EXERCISE DESCRIPTION - Reprint the full listing exactly.

DATASET RECORDS -
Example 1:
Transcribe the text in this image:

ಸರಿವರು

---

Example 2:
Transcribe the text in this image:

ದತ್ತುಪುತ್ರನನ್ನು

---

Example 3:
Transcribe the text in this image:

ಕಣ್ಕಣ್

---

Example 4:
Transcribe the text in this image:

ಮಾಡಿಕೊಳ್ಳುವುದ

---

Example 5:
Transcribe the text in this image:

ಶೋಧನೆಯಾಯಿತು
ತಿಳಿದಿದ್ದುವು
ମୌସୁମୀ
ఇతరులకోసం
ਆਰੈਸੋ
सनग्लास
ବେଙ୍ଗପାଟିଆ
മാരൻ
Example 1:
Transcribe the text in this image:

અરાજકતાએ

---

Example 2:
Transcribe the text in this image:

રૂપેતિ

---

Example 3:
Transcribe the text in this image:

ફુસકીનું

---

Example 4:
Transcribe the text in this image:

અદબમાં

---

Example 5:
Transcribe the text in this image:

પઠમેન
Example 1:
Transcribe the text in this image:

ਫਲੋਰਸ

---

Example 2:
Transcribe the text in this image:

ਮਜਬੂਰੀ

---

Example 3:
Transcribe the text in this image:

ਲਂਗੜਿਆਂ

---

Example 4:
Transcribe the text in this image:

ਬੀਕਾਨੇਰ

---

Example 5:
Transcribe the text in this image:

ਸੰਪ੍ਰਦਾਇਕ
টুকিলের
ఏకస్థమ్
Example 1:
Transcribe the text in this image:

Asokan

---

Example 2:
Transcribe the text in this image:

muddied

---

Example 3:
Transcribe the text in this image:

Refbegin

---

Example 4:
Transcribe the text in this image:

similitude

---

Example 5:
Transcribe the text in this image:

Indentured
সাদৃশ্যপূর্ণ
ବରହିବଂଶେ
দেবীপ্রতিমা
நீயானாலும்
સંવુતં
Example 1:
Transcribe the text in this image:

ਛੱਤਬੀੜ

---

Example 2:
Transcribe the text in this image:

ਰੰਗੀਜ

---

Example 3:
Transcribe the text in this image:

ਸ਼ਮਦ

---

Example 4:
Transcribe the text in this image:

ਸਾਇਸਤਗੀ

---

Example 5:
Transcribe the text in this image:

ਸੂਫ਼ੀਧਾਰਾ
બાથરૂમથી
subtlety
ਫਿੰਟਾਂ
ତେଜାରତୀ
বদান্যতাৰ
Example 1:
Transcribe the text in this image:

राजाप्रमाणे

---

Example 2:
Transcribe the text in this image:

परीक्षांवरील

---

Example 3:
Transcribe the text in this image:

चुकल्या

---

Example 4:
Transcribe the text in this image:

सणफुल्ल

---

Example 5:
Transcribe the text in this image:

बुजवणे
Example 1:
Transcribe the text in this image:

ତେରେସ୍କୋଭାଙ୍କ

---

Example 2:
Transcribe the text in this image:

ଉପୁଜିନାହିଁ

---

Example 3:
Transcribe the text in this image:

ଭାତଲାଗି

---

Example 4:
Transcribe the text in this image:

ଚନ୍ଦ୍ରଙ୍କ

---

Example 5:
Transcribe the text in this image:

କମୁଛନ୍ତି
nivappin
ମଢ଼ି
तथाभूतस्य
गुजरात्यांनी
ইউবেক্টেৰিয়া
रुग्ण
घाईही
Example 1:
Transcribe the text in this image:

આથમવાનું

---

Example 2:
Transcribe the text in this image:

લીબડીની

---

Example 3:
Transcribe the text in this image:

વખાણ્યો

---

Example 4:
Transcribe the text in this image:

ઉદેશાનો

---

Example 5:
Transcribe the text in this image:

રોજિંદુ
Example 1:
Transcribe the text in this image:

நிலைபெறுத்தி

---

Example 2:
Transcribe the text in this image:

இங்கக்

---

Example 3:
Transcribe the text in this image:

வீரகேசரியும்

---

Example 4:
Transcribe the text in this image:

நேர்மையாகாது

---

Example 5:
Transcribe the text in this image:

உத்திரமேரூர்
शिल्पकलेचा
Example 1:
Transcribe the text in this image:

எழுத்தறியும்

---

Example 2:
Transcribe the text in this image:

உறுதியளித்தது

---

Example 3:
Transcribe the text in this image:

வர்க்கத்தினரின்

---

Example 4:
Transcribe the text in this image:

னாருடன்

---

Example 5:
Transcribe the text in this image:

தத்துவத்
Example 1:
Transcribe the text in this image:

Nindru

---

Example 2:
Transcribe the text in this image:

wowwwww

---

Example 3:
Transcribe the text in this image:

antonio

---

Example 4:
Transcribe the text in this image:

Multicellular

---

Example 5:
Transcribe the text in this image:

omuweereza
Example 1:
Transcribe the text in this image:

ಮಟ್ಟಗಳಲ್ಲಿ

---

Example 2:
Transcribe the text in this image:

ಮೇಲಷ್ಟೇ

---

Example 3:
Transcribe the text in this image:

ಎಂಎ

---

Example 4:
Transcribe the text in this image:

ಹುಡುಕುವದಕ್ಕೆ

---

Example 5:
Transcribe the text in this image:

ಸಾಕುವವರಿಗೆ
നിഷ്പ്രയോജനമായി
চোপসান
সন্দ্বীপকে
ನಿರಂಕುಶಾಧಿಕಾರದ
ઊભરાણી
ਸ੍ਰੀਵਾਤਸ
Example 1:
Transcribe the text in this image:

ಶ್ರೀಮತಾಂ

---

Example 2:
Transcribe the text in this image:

RESPONSE BELOW -
Example 1:
Transcribe the text in this image:

ಸರಿವರು

---

Example 2:
Transcribe the text in this image:

ದತ್ತುಪುತ್ರನನ್ನು

---

Example 3:
Transcribe the text in this image:

ಕಣ್ಕಣ್

---

Example 4:
Transcribe the text in this image:

ಮಾಡಿಕೊಳ್ಳುವುದ

---

Example 5:
Transcribe the text in this image:

ಶೋಧನೆಯಾಯಿತು
ತಿಳಿದಿದ್ದುವು
ମୌସୁମୀ
ఇతరులకోసం
ਆਰੈਸੋ
सनग्लास
ବେଙ୍ଗପାଟିଆ
മാരൻ
Example 1:
Transcribe the text in this image:

અરાજકતાએ

---

Example 2:
Transcribe the text in this image:

રૂપેતિ

---

Example 3:
Transcribe the text in this image:

ફુસકીનું

---

Example 4:
Transcribe the text in this image:

અદબમાં

---

Example 5:
Transcribe the text in this image:

પઠમેન
Example 1:
Transcribe the text in this image:

ਫਲੋਰਸ

---

Example 2:
Transcribe the text in this image:

ਮਜਬੂਰੀ

---

Example 3:
Transcribe the text in this image:

ਲਂਗੜਿਆਂ

---

Example 4:
Transcribe the text in this image:

ਬੀਕਾਨੇਰ

---

Example 5:
Transcribe the text in this image:

ਸੰਪ੍ਰਦਾਇਕ
টুকিলের
ఏకస్థమ్
Example 1:
Transcribe the text in this image:

Asokan

---

Example 2:
Transcribe the text in this image:

muddied

---

Example 3:
Transcribe the text in this image:

Refbegin

---

Example 4:
Transcribe the text in this image:

similitude

---

Example 5:
Transcribe the text in this image:

Indentured
সাদৃশ্যপূর্ণ
ବରହିବଂଶେ
দেবীপ্রতিমা
நீயானாலும்
સંવુતં
Example 1:
Transcribe the text in this image:

ਛੱਤਬੀੜ

---

Example 2:
Transcribe the text in this image:

ਰੰਗੀਜ

---

Example 3:
Transcribe the text in this image:

ਸ਼ਮਦ

---

Example 4:
Transcribe the text in this image:

ਸਾਇਸਤਗੀ

---

Example 5:
Transcribe the text in this image:

ਸੂਫ਼ੀਧਾਰਾ
બાથરૂમથી
subtlety
ਫਿੰਟਾਂ
ତେଜାରତୀ
বদান্যতাৰ
Example 1:
Transcribe the text in this image:

राजाप्रमाणे

---

Example 2:
Transcribe the text in this image:

परीक्षांवरील

---

Example 3:
Transcribe the text in this image:

चुकल्या

---

Example 4:
Transcribe the text in this image:

सणफुल्ल

---

Example 5:
Transcribe the text in this image:

बुजवणे
Example 1:
Transcribe the text in this image:

ତେରେସ୍କୋଭାଙ୍କ

---

Example 2:
Transcribe the text in this image:

ଉପୁଜିନାହିଁ

---

Example 3:
Transcribe the text in this image:

ଭାତଲାଗି

---

Example 4:
Transcribe the text in this image:

ଚନ୍ଦ୍ରଙ୍କ

---

Example 5:
Transcribe the text in this image:

କମୁଛନ୍ତି
nivappin
ମଢ଼ି
तथाभूतस्य
गुजरात्यांनी
ইউবেক্টেৰিয়া
रुग्ण
घाईही
Example 1:
Transcribe the text in this image:

આથમવાનું

---

Example 2:
Transcribe the text in this image:

લીબડીની

---

Example 3:
Transcribe the text in this image:

વખાણ્યો

---

Example 4:
Transcribe the text in this image:

ઉદેશાનો

---

Example 5:
Transcribe the text in this image:

રોજિંદુ
Example 1:
Transcribe the text in this image:

நிலைபெறுத்தி

---

Example 2:
Transcribe the text in this image:

இங்கக்

---

Example 3:
Transcribe the text in this image:

வீரகேசரியும்

---

Example 4:
Transcribe the text in this image:

நேர்மையாகாது

---

Example 5:
Transcribe the text in this image:

உத்திரமேரூர்
शिल्पकलेचा
Example 1:
Transcribe the text in this image:

எழுத்தறியும்

---

Example 2:
Transcribe the text in this image:

உறுதியளித்தது

---

Example 3:
Transcribe the text in this image:

வர்க்கத்தினரின்

---

Example 4:
Transcribe the text in this image:

னாருடன்

---

Example 5:
Transcribe the text in this image:

தத்துவத்
Example 1:
Transcribe the text in this image:

Nindru

---

Example 2:
Transcribe the text in this image:

wowwwww

---

Example 3:
Transcribe the text in this image:

antonio

---

Example 4:
Transcribe the text in this image:

Multicellular

---

Example 5:
Transcribe the text in this image:

omuweereza
Example 1:
Transcribe the text in this image:

ಮಟ್ಟಗಳಲ್ಲಿ

---

Example 2:
Transcribe the text in this image:

ಮೇಲಷ್ಟೇ

---

Example 3:
Transcribe the text in this image:

ಎಂಎ

---

Example 4:
Transcribe the text in this image:

ಹುಡುಕುವದಕ್ಕೆ

---

Example 5:
Transcribe the text in this image:

ಸಾಕುವವರಿಗೆ
നിഷ്പ്രയോജനമായി
চোপসান
সন্দ্বীপকে
ನಿರಂಕುಶಾಧಿಕಾರದ
ઊભરાણી
ਸ੍ਰੀਵਾਤਸ
Example 1:
Transcribe the text in this image:

ಶ್ರೀಮತಾಂ

---

Example 2:
Transcribe the text in this image:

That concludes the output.